Quanto aos Estados membros da ONU importa frisar que a Carta apenas consente o uso da força pelos Estados membros em apenas duas circunstâncias: a) em caso da legítima defesa, individual ou colectiva (artigo 51.º); b) em caso de assistência às próprias Nações Unidas (Artigo 2.º, nº5), como a participação em acções por elas levadas a cabo ao abrigo do capítulo VII ou noutras, a título excepcional (as operações de paz e de ingerência humanitária, por elas determinadas ou admitidas. 

Ora, tendo essas realidades em consideração, e numa visão secular (não Cristã, insistimos), é razoável e legítimo afirmar que a legislação Internacional em vigor aceita claramente a referida Guerra Justa, contando que se reúnam os pressupostos acabados de se mencionar. Apesar de discordarmos na íntegra com essa orientação, não deixamos no entanto de reconhecer o livre arbítrio dos povos e dos Estados Soberanos no que toca à sua autodeterminação. Uma coisa é a nossa posição individual sobre a realidade das coisas. Outra coisa, e bem mais diferente, é a jurisdição que a sociedade em geral traça como sendo modelo de conduta e orientação para o seu destino colectivo. 

É claro que se nos fosse perguntado a nossa posição sobre a intervenção da ONU na Líbia (erradamente, os que afirmam que é apenas a intervenção dos EUA, França, Inglaterra e a NATO) a nossa resposta seria peremptoriamente negativa, contra qualquer tipo de acção levado a cabo por via armada, porque entendemos que a solução dos problemas não passa por essa forma.
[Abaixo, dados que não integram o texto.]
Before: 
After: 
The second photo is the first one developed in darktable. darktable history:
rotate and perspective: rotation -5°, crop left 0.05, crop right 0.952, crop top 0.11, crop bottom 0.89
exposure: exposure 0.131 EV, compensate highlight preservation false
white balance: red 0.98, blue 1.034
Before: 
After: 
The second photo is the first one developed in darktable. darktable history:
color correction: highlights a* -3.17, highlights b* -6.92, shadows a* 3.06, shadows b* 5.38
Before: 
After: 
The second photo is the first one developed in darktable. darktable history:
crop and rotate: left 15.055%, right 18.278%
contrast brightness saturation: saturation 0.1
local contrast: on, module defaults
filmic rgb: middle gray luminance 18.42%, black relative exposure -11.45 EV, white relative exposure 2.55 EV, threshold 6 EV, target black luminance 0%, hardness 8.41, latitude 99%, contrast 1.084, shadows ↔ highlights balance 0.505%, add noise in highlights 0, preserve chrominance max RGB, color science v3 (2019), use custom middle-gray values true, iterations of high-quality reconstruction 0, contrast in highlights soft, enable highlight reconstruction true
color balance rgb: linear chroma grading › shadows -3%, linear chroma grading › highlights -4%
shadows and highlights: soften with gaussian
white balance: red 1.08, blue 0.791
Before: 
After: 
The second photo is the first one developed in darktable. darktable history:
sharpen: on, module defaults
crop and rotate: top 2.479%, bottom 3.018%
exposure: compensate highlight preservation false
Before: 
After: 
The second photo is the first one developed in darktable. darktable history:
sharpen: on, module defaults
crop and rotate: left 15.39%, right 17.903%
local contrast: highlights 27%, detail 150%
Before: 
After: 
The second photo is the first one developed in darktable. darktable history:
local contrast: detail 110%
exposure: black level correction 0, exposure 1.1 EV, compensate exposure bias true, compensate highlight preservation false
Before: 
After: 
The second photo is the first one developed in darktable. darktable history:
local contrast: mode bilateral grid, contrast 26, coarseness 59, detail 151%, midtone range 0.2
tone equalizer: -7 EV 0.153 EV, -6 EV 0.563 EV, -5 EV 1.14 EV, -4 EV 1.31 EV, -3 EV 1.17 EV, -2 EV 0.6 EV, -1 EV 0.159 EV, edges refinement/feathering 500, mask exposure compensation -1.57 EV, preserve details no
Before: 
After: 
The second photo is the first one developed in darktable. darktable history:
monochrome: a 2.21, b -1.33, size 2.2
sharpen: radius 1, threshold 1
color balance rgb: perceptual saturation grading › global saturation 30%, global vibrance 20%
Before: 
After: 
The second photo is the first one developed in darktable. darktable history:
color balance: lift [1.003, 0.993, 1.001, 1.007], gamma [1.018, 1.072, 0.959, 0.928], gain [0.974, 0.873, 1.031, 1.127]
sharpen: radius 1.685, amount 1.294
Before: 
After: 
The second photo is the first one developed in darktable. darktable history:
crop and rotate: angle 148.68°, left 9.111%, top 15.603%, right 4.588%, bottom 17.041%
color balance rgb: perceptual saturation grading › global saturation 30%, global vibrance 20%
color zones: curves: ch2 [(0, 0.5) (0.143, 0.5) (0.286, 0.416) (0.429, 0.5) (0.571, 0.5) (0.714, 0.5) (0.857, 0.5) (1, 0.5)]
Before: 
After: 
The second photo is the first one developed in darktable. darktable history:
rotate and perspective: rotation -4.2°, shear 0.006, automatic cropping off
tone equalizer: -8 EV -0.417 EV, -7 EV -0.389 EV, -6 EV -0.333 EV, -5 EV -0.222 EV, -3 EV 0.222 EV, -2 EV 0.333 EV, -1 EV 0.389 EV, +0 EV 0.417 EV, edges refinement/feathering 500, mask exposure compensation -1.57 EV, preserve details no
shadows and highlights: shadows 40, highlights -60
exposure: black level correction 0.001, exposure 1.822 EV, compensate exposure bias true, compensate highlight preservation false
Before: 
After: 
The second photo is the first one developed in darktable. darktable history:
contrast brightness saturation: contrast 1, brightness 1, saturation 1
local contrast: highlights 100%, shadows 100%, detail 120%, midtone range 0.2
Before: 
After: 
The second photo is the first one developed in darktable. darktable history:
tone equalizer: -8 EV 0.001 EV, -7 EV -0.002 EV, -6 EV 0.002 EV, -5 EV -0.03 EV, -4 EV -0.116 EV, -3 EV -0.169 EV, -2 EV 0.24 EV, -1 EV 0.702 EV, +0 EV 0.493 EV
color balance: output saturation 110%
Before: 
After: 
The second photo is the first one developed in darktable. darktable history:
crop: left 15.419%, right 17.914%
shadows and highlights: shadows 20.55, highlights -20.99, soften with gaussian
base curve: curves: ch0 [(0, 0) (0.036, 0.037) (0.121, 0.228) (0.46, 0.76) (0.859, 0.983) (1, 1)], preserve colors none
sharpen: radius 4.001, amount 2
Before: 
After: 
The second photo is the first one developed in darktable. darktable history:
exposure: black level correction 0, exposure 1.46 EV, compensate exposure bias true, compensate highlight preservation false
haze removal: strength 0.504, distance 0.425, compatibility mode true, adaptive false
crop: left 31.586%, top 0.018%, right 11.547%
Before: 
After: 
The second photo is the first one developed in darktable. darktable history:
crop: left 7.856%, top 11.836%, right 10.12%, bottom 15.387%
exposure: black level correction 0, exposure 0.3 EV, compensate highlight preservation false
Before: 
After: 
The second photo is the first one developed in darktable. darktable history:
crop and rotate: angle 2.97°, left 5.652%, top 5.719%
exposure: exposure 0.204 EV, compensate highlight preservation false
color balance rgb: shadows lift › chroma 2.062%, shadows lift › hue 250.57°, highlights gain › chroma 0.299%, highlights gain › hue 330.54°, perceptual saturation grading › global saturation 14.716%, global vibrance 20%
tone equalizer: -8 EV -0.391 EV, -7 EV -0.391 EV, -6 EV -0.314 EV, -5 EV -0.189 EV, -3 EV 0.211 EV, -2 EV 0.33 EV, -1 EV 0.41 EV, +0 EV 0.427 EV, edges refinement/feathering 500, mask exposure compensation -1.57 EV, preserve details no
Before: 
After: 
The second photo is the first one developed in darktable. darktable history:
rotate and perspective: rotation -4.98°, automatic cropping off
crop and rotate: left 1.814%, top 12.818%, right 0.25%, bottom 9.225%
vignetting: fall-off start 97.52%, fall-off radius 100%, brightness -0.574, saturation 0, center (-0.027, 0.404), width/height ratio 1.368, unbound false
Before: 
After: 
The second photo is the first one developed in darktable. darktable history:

Igualmente, se nos perguntassem se a intervenção da ONU é legítima de acordo com as normais do Direito Internacional , a nossa resposta não podia ser mais do que afirmativa, na medida que se coaduna com os pressupostos jurídicos preestabelecidos pela Carta das Nações Unidas, obviamente sem prejuízo da nossa esclarecida posição e de todas as suas implicações práticas, e ainda, sem emitir o juízo do mérito sobre a quase unanimidade na decisão dos membros do Conselho Segurança, mormente dos cinco membros que fazem parte do Conselho Permanente da forma como assistimos. 

Congruentemente com aquilo acabamos de dizer, e que defendemos também noutros contextos nas nossas variadas conversas/debates informais que tivemos com os amigos, colegas e conhecidos sobre o mesmo assunto, somos contra o conceito da Guerra Justa e espanta-nos ver alguns Cristãos a defenderem o contrário, como se fossem não Cristãos. Por mais chocante que possa ser uma situação, como tem acontecido múltiplas vezes, de vermos pessoas inocentes a serem maltratas, mortas de forma bruta e injusta, precisamos sempre de consciencializar que o nosso Eterno DEUS está sempre no controle da situação; e que no Seu devido tempo manifestará o Seu poder para repor a justiça e punir os malfeitores. Nada do que é feito neste mundo transcende o Seu domínio de acção, ou que ELE não saiba. O papel que nos cabe como seus filhos é simplesmente a de dobrar os nossos joelhos em oração, intercedendo incessantemente a favor destes flagelos humanos, pedindo a ajuda Divina e intervenção para a sua eficaz resolução. Jamais esperançando que a guerra é solução dos problemas. Não é com a guerra que se faz a Paz; é sim com o espírito do diálogo, procurando pacientemente e com humildade alcançar os consensos das partes beligerantes. Só assim poderemos fazer pontes e construir solidamente o caminho da tão ambicionada Paz entre as pessoas e os povos em geral. 

Perante o exposto, consideramos extremamente infeliz a tese dos grandes teólogos que supra mencionamos e de tantos outros Cristãos que ainda hoje continuam a defender convictamente o conceito da Guerra Justa como sendo solução para os reais problemas que afectam o homem na sua variada relação com o próximo. Tal como o Teólogo Menno Simões, perguntamos a estes ditos Cristãos: “Digam-me, como é que um cristão pode defender biblicamente a retaliação, a rebelião, a guerra, o golpear, o matar, o torturar, o roubar, o espoliar e o queimar cidades e vencer países? … Toda a rebelião é da carne e do diabo … Oh abençoado leitor, as nossas armas não são espadas nem lanças, mas a paciência, o silêncio e a esperança e a Palavra de Deus”. 

Julgamos firmemente que, independentemente de qualquer tipo circunstância ou situação extremamente adversa em que possamos estar mergulhados, a máxima de Erasmo de Rotterdam deve sempre prevalecer: uma paz injusta é muito melhor do que uma guerra justa.